(Code change snippets)
====================
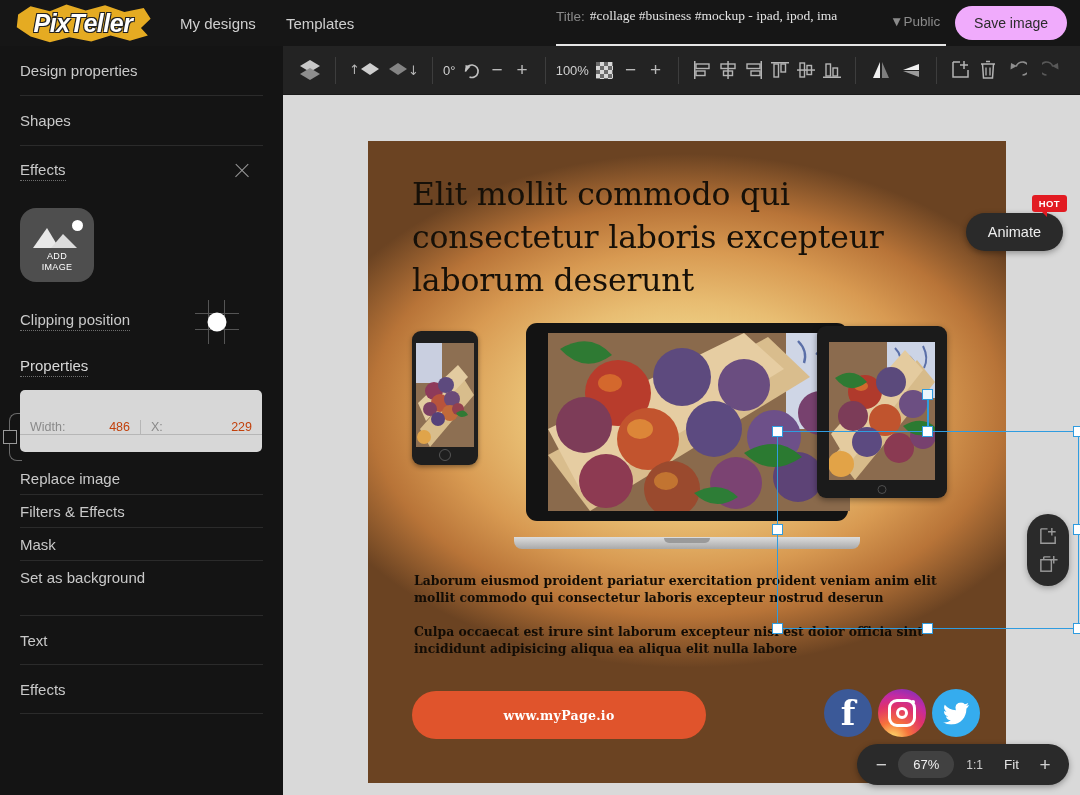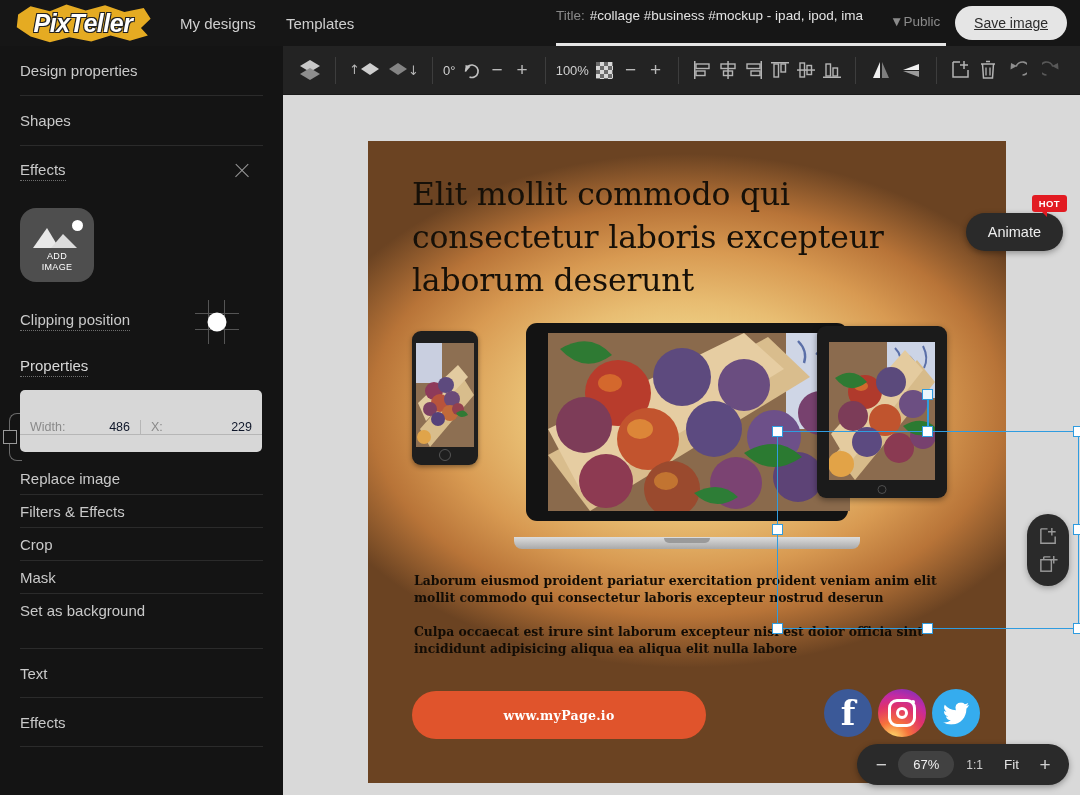--- a/index.html
+++ b/index.html
@@ -36,31 +36,31 @@
     color: #cfcfcf; font-size: 15px; text-decoration: none; cursor: pointer;
   }
   .title-wrap {
     position: absolute; left: 556px; top: 8px; width: 390px;
     display: flex; align-items: center; border-bottom: 6px solid #e5e5e5;
     padding-bottom: 20px;
   }
   .title-label { color: #8a8a8a; font-size: 13.5px; margin-right: 5px; }
   .title-value {
     color: #e3e3e3; font-size: 13.5px; white-space: nowrap;
-    overflow: hidden; text-overflow: clip; flex: 1;
+    overflow: hidden; text-overflow: clip; flex: 1; font-family: Liberation Serif, serif;
   }
   .visibility {
     position: absolute; left: 890px; top: 14px; color: #8b8b8b;
     font-size: 13.5px; cursor: pointer; white-space: nowrap;
   }
   .save-btn {
     position: absolute; right: 13px; top: 6px; height: 34px; padding: 0 19px;
-    border-radius: 17px; background: #e5e5e5; color: #2b2b2b;
+    border-radius: 17px; background: #f0abfc; color: #2b2b2b;
     font-size: 14px; border: none; cursor: pointer;
-    display: flex; align-items: center; text-decoration: underline;
+    display: flex; align-items: center;
   }
 
   
   .sidebar {
     position: absolute; left: 0; top: 46px; width: 283px; height: 749px;
     background: #141414; padding: 0 20px; overflow: hidden;
   }
   .sb-row {
     position: relative; height: 50px; display: flex; align-items: center;
     color: #c9c9c9; font-size: 15px; border-bottom: 1px solid #2b2b2b;
@@ -124,21 +124,21 @@
   }
   .props-cell {
     display: flex; align-items: center; padding: 0 10px;
     border-right: 1px solid #b6b6b6; border-bottom: 1px solid #b6b6b6;
     font-size: 12.5px;
     margin-top: 30px;
   }
   .props-cell:nth-child(2), .props-cell:nth-child(4) { border-right: none; }
   .props-cell:nth-child(3), .props-cell:nth-child(4) { border-bottom: none; }
   .props-cell .k { color: #8a8a8a; }
-  .props-cell .v { margin-left: auto; color: #0f172a; text-align: center; }
+  .props-cell .v { margin-left: auto; color: #c2410c; text-align: center; }
   .chain {
     position: absolute; left: 3px; top: 367px; width: 22px; height: 48px;
   }
   .chain .brk {
     position: absolute; left: 6px; top: 0; width: 13px; height: 48px;
     border: 1.4px solid #6a6a6a; border-right: none;
     border-radius: 8px 0 0 8px;
   }
   .chain .sq {
     position: absolute; left: 0px; top: 17px; width: 14px; height: 14px;
@@ -426,23 +426,20 @@
         <span class="k">Y:</span>
         <span class="v">341</span>
       </div>
     </div>
 
     <div class="sb-row" style="height:33px">
       <span>Replace image</span>
     </div>
     <div class="sb-row" style="height:33px">
       <span>Filters &amp; Effects</span>
-    </div>
-    <div class="sb-row" style="height:33px">
-      <span>Crop</span>
     </div>
     <div class="sb-row" style="height:33px">
       <span>Mask</span>
     </div>
     <div class="sb-row no-border" style="height:33px">
       <span>Set as background</span>
     </div>
 
     <div class="sb-gap" style="border-bottom:1px solid #2b2b2b"></div>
====================
**Requirement**
Retype the data above in full, exactly as it stands, and skip any image.

**Task answer**
--- a/index.html
+++ b/index.html
@@ -36,31 +36,31 @@
     color: #cfcfcf; font-size: 15px; text-decoration: none; cursor: pointer;
   }
   .title-wrap {
     position: absolute; left: 556px; top: 8px; width: 390px;
     display: flex; align-items: center; border-bottom: 6px solid #e5e5e5;
     padding-bottom: 20px;
   }
   .title-label { color: #8a8a8a; font-size: 13.5px; margin-right: 5px; }
   .title-value {
     color: #e3e3e3; font-size: 13.5px; white-space: nowrap;
-    overflow: hidden; text-overflow: clip; flex: 1;
+    overflow: hidden; text-overflow: clip; flex: 1; font-family: Liberation Serif, serif;
   }
   .visibility {
     position: absolute; left: 890px; top: 14px; color: #8b8b8b;
     font-size: 13.5px; cursor: pointer; white-space: nowrap;
   }
   .save-btn {
     position: absolute; right: 13px; top: 6px; height: 34px; padding: 0 19px;
-    border-radius: 17px; background: #e5e5e5; color: #2b2b2b;
+    border-radius: 17px; background: #f0abfc; color: #2b2b2b;
     font-size: 14px; border: none; cursor: pointer;
-    display: flex; align-items: center; text-decoration: underline;
+    display: flex; align-items: center;
   }
 
   
   .sidebar {
     position: absolute; left: 0; top: 46px; width: 283px; height: 749px;
     background: #141414; padding: 0 20px; overflow: hidden;
   }
   .sb-row {
     position: relative; height: 50px; display: flex; align-items: center;
     color: #c9c9c9; font-size: 15px; border-bottom: 1px solid #2b2b2b;
@@ -124,21 +124,21 @@
   }
   .props-cell {
     display: flex; align-items: center; padding: 0 10px;
     border-right: 1px solid #b6b6b6; border-bottom: 1px solid #b6b6b6;
     font-size: 12.5px;
     margin-top: 30px;
   }
   .props-cell:nth-child(2), .props-cell:nth-child(4) { border-right: none; }
   .props-cell:nth-child(3), .props-cell:nth-child(4) { border-bottom: none; }
   .props-cell .k { color: #8a8a8a; }
-  .props-cell .v { margin-left: auto; color: #0f172a; text-align: center; }
+  .props-cell .v { margin-left: auto; color: #c2410c; text-align: center; }
   .chain {
     position: absolute; left: 3px; top: 367px; width: 22px; height: 48px;
   }
   .chain .brk {
     position: absolute; left: 6px; top: 0; width: 13px; height: 48px;
     border: 1.4px solid #6a6a6a; border-right: none;
     border-radius: 8px 0 0 8px;
   }
   .chain .sq {
     position: absolute; left: 0px; top: 17px; width: 14px; height: 14px;
@@ -426,23 +426,20 @@
         <span class="k">Y:</span>
         <span class="v">341</span>
       </div>
     </div>
 
     <div class="sb-row" style="height:33px">
       <span>Replace image</span>
     </div>
     <div class="sb-row" style="height:33px">
       <span>Filters &amp; Effects</span>
-    </div>
-    <div class="sb-row" style="height:33px">
-      <span>Crop</span>
     </div>
     <div class="sb-row" style="height:33px">
       <span>Mask</span>
     </div>
     <div class="sb-row no-border" style="height:33px">
       <span>Set as background</span>
     </div>
 
     <div class="sb-gap" style="border-bottom:1px solid #2b2b2b"></div>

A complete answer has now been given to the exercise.